» **WORK REQUIRED**: Scan the records below for the line with "[317,272,393,288] then we" and the line with "[838,192,955,208] that we". Repeat those two lines and every line between them exactly, and nothing else.

» **DATA FOR THIS EXERCISE**:
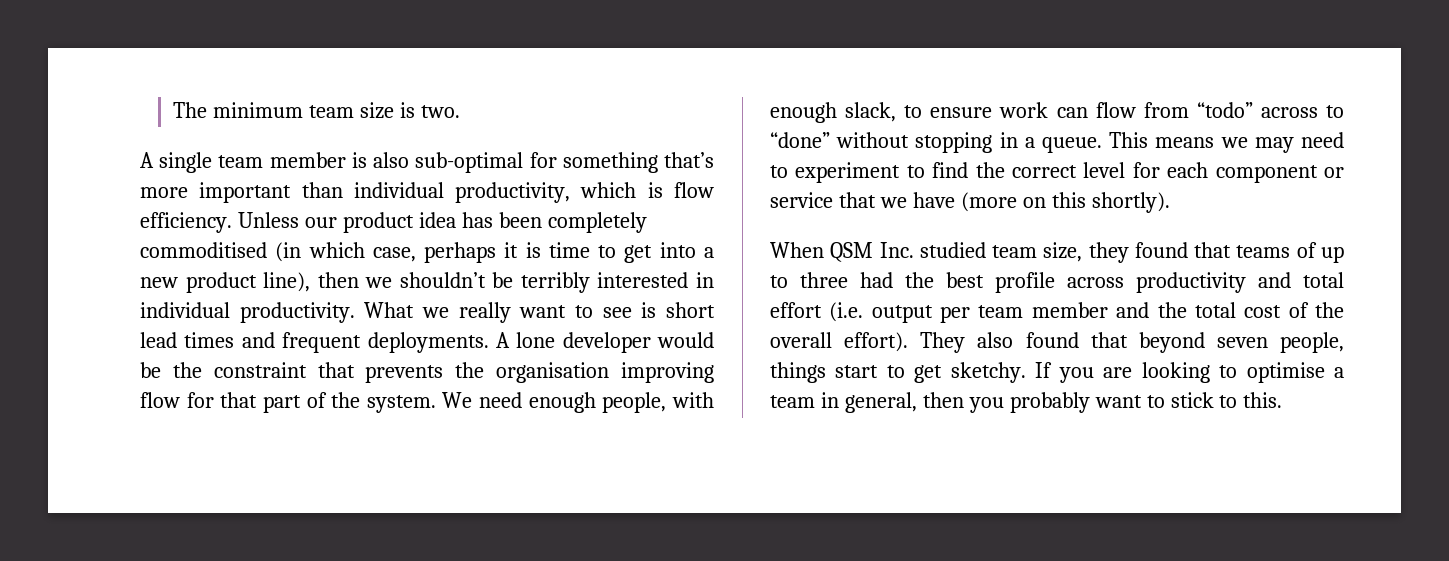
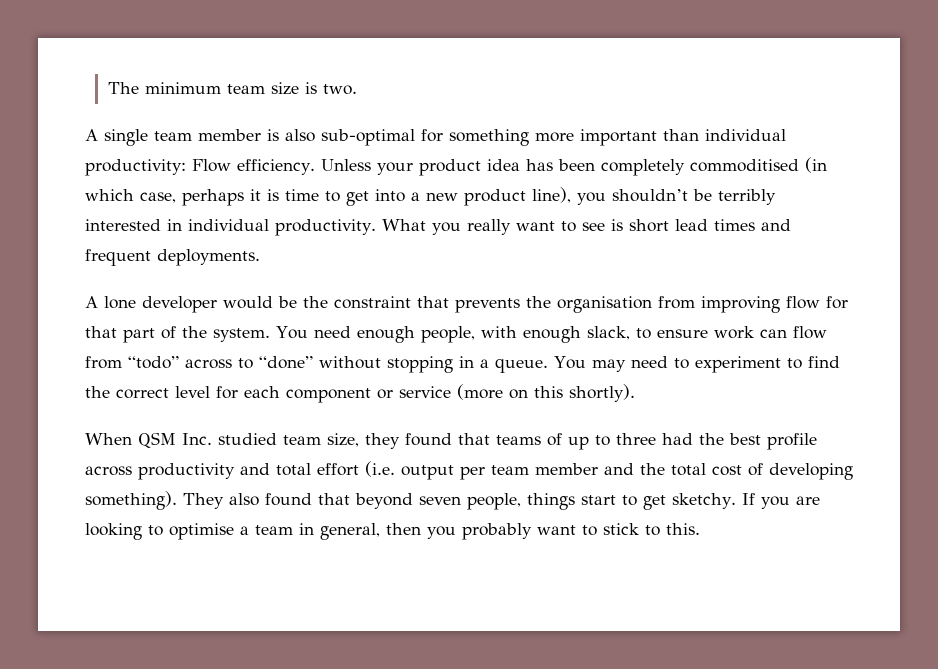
[664,152,714,168] that’s -> (529, 137) none
[455,182,714,203] productivity, which is flow -> [85,159,231,176] productivity: Flow
[304,217,337,228] our -> [376,162,413,175] your
[317,272,393,288] then we -> [577,192,606,205] you
[422,307,449,318] we -> [431,222,461,235] you
(489, 342) none -> (260, 257) //
(610, 372) none -> [658,296,695,309] from
[442,392,473,408] We -> [276,326,308,339] You
[1109,132,1248,148] This means we -> [554,356,586,369] You
[838,192,955,208] that we have -> (451, 392) none
[1315,302,1344,318] [770,332,909,352] the overall effort). -> [769,463,853,480] [85,491,177,510] developing something).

» **OUTPUT FOR THIS TASK**:
[317,272,393,288] then we -> [577,192,606,205] you
[422,307,449,318] we -> [431,222,461,235] you
(489, 342) none -> (260, 257) //
(610, 372) none -> [658,296,695,309] from
[442,392,473,408] We -> [276,326,308,339] You
[1109,132,1248,148] This means we -> [554,356,586,369] You
[838,192,955,208] that we have -> (451, 392) none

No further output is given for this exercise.